Mercedes-Benz C-class W202/S202

W202 Sedan

Mercedes-Benz W202 is a compact executive car which was produced by the German automaker Mercedes-Benz in 1993–2000, under the C-Class model names. In May 1993, the first generation Mercedes-Benz C-Class was introduced as a replacement for the 190. The C-Class sedan was the company’s entry-level model up until 1997, when Mercedes-Benz launched the smaller A-Class. Styling themes were carried over from the previous W201 series, but the new series had a smoother and rounder design than the previous generation of the compact Mercedes-Benz.

S202 Wagon / T-model / Estate

Development started on a new second generation 190 in October 1986, with design work commencing in 1987 under Bruno Sacco.
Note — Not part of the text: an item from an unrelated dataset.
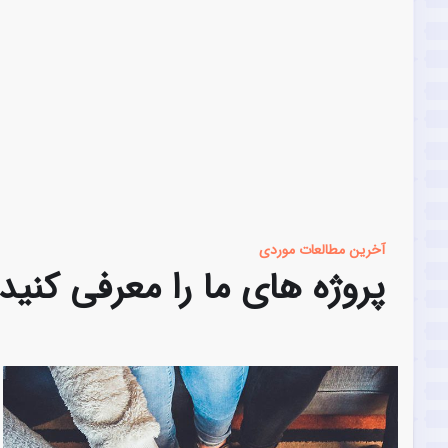
آخرین مطالعات موردی
پروژه های ما را معرفی کنید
By 1988, the first full-scale models were constructed. By December 1988, it had been narrowed to two finalists. The final design by Olivier Boulay was chosen in 1989 as the winning proposal and the production design was frozen in January 1990, being later patented on 19 December 1990. Rough prototypes went into testing in 1989, with first production design prototypes commencing testing in 1990.

1,847,382 W202 models were produced. / Wikipedia

Originally Mercedes-Benz models were badged with numbers followed by letters, such as 190 E. With the W202, Mercedes-Benz chose to make all models use letters before the number, for example, C 180 or C 220. The W202 C-Class was the first Mercedes-Benz model to use the new, modern naming scheme. This naming scheme was applied to all models in 1993, excluding Vito, Viano and Sprinter (released in 1995).

W202 Facelift, C220 CDI

On 2 May 1996, German design patents were filed for updates made to the W202 C-Class. Later on in June 1997, the C-Class was given a small midlife freshening, with new darker rear tail light lenses, new wheel rims as well as subtle interior trim changes, including on the door mouldings. The exterior radio antenna was no longer fender mounted and was integrated into the rear glass. The front and rear bumpers were also reshaped, colour-coded side skirts were also fitted. The revised C 200 and C 230 models were fitted with a supercharger and denoted on the trunk lid as a “Kompressor”.

In the last four years of production, the W202 received a few changes in the choices of engine. In 1998, a less powerful version of the 2.2 L turbodiesel was added, called C 200 CDI, which replaced the C 220 Diesel. In 2000, the C 200 Kompressor’s output was cut to 163 PS (120 kW; 161 hp), the C 240 displacement was enlarged from 2.4 L to 2.6 L, but output remained at 170 PS (130 kW; 170 hp) and the C 180 got a 2.0 L engine.

The original W202 “Baby Benz” came standard in Germany with a five-speed manual and four-speed automatic transmissions optional. In the United States, automatic transmission was standard, with manual available as a delete option (with few choosing to do so). The four-speed automatic was the 722.4 version of the 4G-Tronic. In 1996, this old transmission—released in 1981—was replaced by a five-speed automatic, the 722.6 or 5G-Tronic, which received a manual shift mode in 1999 (722.6). In 2000, with the T-Model only remaining on sale, the RWD C 240 was available with the optional six-speed G56 manual from the W203.